Es que la cosa tiene bemoles. Sobre el caso ya lo sabemos casi todo: que Diego (que antes se llamaba Cuca) nació siendo mujer, pero se sentía hombre desde el principio; que se cambió de sexo; que su transformación marcó el final de una etapa y el inicio de un infierno, el que fabricaron sus dudas acerca de lo que Dios pensaba de él.
Puestos a despejar la incógnita, ¿quién mejor que el papa para preguntarle? Dicho y hecho. Y Francisco contestó: que te vengas al Vaticano; mejor en sábado, para que no faltes al trabajo; que le digas a los guardias suizos que vienes a ver al Papa; que no te preocupes por el dinero, yo te preparo un sobre para los gastos. Juro que no me invento nada, esto es lo que pasó, punto por punto.

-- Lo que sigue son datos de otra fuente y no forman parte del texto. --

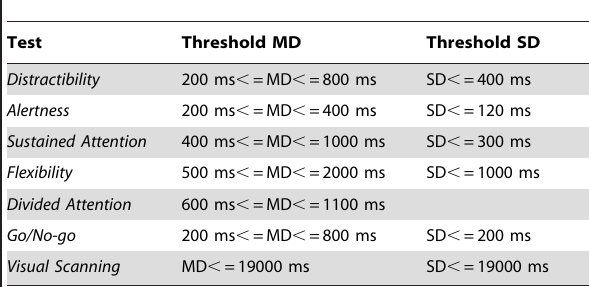
Table 4. Thresholds for exclusion of outliers for the median (MD) of reaction time (RT) in milliseconds (ms), with standard deviations (SD) for different subtests of the KITAP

¡Cómo no iba yo a volver a escribir sobre el Papa! Es que todo lo anterior sería impensable, no digo tres siglos atrás, sino tres años. Francisco le ha recordado a la Humanidad que su parroquia es el mundo entero y que como párroco trata a los hombres. Quiere conocer a sus parroquianos por su nombre, ponerles cara, abrazarlos para darles aliento, mirarles a los ojos cuando hay que invitarles a reconstruir su vida.
Francisco ha leído todo esto en las entrañas de Dios y siente la grave responsabilidad de ponerlo por obra. No es un exhibicionista, ni un populista, ni un irresponsable que baila sobre la tumba de la tradición católica: es un testigo, que cuenta y hace lo que Dios le ha susurrado cuando descansa en él y cuando le enseña a contemplar la Historia no como un espectáculo, sino como una pregunta a la que hay que responder con gestos decididos.
“¡Claro que eres hijo de la Iglesia!”, le dijo el papa a Diego, recordándonos a todos que le Iglesia no es el almacén de los perfectos, sino el hospital al que acudimos los heridos. Y eso fue bastante: “De la reunión no voy a contar nada, es un secreto entre nosotros”, asegura Diego.
“El profeta que tenga la arrogancia de decir en mi nombre lo que yo no le haya mandado, o hable en nombre de dioses extranjeros, ese profeta morirá”, le dice Dios a Moisés en el texto que hoy proclamamos en misa. La advertencia es para todos: para hablar o actuar en el nombre de Dios hay que conocer su corazón, buscar su rostro, dejarse hacer, despojarse de prejuicios y estereotipos. Abrirse a lo enteramente nuevo, a lo eternamente misericordioso. Si no, estamos hablando en nombre de otros dioses, no del padre de nuestro Señor Jesucristo.
Por cierto, los gastos los pagó el obispo de Plasencia, que estaba encantado con la visita. Para que luego digan.